Segment Start: Input material
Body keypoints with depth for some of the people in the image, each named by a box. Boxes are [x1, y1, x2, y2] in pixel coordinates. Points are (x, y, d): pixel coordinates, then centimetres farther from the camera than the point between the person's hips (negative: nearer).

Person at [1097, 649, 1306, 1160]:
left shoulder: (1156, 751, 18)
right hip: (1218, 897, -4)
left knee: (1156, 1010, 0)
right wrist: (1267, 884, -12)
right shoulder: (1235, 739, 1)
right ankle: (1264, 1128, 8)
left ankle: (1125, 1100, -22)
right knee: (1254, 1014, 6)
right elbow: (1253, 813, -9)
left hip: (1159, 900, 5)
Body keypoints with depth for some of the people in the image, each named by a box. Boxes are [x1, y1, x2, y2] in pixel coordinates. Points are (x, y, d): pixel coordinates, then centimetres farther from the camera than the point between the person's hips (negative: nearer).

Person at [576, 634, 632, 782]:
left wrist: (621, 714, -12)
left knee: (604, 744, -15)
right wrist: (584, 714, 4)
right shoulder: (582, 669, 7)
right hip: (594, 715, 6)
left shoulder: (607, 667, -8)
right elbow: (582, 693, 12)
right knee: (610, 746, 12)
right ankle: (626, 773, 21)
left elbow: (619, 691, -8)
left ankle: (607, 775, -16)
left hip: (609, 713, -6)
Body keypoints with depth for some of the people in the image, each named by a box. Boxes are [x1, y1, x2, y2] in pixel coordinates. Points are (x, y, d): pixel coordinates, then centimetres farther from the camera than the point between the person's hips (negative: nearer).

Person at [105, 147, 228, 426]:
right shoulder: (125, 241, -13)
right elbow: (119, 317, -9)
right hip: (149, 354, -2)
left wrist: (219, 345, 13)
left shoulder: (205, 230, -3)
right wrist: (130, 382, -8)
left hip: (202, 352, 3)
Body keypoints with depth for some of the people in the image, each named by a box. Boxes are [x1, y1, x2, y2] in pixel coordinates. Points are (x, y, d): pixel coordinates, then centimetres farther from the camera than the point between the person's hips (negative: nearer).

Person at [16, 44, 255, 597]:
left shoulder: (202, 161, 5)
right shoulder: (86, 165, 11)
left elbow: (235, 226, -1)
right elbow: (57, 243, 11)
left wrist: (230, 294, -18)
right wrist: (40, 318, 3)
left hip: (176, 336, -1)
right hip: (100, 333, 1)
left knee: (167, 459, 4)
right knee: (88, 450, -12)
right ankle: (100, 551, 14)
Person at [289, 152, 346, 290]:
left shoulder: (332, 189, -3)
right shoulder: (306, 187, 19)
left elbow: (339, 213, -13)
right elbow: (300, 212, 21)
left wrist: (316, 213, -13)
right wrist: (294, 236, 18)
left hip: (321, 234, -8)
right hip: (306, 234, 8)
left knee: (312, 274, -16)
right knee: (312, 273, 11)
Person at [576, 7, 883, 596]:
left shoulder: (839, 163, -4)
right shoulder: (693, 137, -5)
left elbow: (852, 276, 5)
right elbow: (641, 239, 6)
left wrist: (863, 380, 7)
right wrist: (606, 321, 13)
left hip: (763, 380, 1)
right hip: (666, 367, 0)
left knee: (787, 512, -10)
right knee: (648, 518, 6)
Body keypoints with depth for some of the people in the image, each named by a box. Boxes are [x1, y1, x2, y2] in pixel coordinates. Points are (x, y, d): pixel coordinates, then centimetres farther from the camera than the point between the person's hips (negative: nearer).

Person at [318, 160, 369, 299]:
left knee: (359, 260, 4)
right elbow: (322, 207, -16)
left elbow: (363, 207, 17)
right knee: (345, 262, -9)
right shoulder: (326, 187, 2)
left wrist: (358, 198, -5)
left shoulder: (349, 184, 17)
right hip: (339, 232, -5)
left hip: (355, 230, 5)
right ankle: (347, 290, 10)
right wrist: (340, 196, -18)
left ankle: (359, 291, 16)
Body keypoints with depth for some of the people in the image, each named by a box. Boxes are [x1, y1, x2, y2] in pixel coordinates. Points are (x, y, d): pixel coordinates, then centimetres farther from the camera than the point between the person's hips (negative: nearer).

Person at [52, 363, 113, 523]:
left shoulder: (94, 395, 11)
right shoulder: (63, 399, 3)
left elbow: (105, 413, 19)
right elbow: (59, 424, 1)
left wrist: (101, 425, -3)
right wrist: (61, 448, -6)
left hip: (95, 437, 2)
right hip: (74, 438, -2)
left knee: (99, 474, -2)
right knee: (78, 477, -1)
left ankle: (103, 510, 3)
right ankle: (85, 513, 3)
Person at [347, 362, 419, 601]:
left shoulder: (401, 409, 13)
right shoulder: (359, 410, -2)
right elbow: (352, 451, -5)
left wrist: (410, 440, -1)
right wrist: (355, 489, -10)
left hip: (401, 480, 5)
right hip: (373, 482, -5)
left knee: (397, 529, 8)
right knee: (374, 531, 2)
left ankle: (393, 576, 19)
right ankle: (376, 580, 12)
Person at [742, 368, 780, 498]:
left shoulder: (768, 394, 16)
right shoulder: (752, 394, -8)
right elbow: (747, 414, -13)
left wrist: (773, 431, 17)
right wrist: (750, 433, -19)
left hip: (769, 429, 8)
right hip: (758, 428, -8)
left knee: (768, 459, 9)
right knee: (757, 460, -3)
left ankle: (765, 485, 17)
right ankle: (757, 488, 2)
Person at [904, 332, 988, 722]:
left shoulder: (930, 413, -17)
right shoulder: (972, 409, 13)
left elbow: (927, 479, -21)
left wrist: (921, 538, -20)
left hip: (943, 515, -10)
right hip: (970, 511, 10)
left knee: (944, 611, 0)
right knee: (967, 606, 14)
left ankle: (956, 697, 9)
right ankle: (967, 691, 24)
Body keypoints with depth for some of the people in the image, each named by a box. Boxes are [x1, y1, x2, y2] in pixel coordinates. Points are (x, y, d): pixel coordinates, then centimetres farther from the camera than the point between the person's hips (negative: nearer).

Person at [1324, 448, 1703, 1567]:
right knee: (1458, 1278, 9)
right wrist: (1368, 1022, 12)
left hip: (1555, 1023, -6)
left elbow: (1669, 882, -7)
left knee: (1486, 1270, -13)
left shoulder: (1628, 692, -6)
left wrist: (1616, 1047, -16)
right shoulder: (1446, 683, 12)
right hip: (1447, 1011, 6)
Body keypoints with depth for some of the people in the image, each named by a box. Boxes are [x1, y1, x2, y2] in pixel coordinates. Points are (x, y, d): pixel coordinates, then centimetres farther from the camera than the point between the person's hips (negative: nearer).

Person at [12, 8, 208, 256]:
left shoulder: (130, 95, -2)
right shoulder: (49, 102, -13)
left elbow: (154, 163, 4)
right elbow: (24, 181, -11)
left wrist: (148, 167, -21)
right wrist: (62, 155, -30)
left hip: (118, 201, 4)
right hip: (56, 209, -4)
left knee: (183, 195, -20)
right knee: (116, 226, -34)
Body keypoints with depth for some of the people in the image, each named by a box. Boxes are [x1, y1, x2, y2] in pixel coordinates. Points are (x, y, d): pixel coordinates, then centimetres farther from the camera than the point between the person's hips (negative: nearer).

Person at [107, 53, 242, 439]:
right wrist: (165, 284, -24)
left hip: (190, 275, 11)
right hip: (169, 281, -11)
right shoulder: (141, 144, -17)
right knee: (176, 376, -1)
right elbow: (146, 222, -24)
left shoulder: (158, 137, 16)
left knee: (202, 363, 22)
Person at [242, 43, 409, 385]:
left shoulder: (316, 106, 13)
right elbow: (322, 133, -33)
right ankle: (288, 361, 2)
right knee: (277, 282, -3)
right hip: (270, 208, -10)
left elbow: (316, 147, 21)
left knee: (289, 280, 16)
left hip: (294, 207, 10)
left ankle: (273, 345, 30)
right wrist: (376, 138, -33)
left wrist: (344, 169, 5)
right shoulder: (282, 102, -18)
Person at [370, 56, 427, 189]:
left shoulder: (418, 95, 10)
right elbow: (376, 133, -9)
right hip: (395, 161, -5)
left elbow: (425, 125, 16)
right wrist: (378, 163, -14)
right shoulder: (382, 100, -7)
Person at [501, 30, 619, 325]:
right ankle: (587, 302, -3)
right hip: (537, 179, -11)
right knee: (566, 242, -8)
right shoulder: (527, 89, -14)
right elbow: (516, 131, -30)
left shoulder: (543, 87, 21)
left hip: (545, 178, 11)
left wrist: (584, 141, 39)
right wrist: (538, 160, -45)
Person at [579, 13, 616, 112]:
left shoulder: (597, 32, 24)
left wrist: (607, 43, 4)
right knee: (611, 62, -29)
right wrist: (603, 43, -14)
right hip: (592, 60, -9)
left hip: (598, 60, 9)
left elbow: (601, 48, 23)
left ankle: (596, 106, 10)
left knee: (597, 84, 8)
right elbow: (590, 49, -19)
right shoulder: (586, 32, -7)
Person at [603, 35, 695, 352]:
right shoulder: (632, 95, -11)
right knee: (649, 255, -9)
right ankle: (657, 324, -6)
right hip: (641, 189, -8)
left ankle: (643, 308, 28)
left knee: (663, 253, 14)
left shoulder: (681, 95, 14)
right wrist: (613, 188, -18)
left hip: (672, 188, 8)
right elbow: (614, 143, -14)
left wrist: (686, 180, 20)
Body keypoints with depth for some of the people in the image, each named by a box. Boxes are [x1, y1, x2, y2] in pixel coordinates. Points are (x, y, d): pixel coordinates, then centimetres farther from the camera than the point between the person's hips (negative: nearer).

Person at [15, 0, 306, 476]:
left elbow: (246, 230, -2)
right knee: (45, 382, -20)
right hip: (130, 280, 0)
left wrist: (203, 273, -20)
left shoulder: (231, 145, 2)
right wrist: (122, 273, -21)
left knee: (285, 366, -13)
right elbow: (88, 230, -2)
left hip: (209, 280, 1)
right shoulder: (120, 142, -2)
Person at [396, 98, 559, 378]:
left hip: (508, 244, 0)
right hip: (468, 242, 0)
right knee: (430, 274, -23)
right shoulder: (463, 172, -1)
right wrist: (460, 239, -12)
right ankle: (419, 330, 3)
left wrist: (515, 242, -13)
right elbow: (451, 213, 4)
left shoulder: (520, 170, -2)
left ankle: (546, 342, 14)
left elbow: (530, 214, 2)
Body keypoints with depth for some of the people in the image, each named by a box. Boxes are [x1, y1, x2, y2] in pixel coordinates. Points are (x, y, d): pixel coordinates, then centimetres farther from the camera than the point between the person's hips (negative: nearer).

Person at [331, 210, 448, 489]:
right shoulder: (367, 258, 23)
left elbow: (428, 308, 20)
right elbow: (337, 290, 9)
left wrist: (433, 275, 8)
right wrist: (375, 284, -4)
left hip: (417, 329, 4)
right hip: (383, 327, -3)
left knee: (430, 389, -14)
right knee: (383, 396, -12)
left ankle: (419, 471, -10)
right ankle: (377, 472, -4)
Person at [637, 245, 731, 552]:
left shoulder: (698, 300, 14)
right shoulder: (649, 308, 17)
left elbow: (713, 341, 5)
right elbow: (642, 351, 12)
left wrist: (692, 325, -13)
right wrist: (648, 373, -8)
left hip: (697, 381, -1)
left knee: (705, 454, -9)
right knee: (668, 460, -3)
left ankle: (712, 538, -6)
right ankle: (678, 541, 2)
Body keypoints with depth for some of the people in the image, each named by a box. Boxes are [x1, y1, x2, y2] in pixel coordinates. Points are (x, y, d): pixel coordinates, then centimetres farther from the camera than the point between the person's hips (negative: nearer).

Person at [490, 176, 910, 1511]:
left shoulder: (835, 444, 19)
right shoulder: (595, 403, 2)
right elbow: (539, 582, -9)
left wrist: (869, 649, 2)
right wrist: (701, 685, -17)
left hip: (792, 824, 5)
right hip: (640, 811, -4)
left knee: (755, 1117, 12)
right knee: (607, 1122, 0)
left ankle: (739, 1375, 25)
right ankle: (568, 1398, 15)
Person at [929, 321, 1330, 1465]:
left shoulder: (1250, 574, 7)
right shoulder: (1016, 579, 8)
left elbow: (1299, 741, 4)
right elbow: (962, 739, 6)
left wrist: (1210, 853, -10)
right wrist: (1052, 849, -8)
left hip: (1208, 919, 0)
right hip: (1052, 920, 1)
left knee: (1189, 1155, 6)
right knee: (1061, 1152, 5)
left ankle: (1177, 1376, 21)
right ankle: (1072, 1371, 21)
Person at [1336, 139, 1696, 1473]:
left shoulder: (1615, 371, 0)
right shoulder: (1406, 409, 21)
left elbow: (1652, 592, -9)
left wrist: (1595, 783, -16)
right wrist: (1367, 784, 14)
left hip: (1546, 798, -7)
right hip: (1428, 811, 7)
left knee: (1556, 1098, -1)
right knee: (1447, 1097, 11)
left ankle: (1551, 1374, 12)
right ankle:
Segment End: Input material
Copy the lines above word for word, beginning with the line containing "right knee: (757, 460, -3)" and continuing through the line containing "right ankle: (967, 691, 24)", with both of those lines included.

* Response below
right knee: (757, 460, -3)
left ankle: (765, 485, 17)
right ankle: (757, 488, 2)
Person at [904, 332, 988, 722]:
left shoulder: (930, 413, -17)
right shoulder: (972, 409, 13)
left elbow: (927, 479, -21)
left wrist: (921, 538, -20)
left hip: (943, 515, -10)
right hip: (970, 511, 10)
left knee: (944, 611, 0)
right knee: (967, 606, 14)
left ankle: (956, 697, 9)
right ankle: (967, 691, 24)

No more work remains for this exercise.